• [EXERCISE DETAILS]:
Copy the entries below exactly, starting with their first line and ending with the line that contains "Refonte complète avec migration". Include both of those lines and nothing after the second one.

========================

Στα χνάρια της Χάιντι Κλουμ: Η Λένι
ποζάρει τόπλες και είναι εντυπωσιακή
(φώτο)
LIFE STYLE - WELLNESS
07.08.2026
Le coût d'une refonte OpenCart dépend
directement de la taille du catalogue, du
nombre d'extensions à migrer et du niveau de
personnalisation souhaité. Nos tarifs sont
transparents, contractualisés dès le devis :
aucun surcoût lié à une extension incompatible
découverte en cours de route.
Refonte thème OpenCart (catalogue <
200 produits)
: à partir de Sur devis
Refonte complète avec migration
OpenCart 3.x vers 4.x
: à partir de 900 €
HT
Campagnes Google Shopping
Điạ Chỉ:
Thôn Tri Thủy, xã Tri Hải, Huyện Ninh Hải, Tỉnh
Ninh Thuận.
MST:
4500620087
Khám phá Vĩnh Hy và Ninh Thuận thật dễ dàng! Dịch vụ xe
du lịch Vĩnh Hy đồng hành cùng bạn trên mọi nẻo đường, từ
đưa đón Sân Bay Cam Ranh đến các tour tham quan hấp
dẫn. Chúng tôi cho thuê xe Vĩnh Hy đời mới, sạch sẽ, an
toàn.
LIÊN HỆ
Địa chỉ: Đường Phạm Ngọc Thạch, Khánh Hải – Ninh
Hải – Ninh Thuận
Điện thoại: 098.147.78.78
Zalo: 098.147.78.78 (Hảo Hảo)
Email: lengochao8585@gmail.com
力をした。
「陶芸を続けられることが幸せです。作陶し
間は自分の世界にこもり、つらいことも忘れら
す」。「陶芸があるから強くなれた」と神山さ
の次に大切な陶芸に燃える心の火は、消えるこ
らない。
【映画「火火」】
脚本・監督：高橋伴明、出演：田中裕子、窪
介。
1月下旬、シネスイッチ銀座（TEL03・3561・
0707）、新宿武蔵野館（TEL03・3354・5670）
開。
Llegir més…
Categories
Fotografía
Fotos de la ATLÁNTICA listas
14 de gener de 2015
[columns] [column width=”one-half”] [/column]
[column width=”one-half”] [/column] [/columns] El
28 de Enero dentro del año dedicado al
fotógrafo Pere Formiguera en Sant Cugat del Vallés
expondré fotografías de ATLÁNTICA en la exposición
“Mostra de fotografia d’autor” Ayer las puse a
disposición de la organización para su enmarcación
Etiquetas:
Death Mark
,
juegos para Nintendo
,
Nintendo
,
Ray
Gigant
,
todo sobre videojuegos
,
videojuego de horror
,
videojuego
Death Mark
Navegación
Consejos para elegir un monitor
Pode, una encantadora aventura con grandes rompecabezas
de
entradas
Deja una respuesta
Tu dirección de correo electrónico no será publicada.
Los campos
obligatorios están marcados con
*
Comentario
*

========================

• [ANSWER TO THIS EXERCISE]:
Στα χνάρια της Χάιντι Κλουμ: Η Λένι
ποζάρει τόπλες και είναι εντυπωσιακή
(φώτο)
LIFE STYLE - WELLNESS
07.08.2026
Le coût d'une refonte OpenCart dépend
directement de la taille du catalogue, du
nombre d'extensions à migrer et du niveau de
personnalisation souhaité. Nos tarifs sont
transparents, contractualisés dès le devis :
aucun surcoût lié à une extension incompatible
découverte en cours de route.
Refonte thème OpenCart (catalogue <
200 produits)
: à partir de Sur devis
Refonte complète avec migration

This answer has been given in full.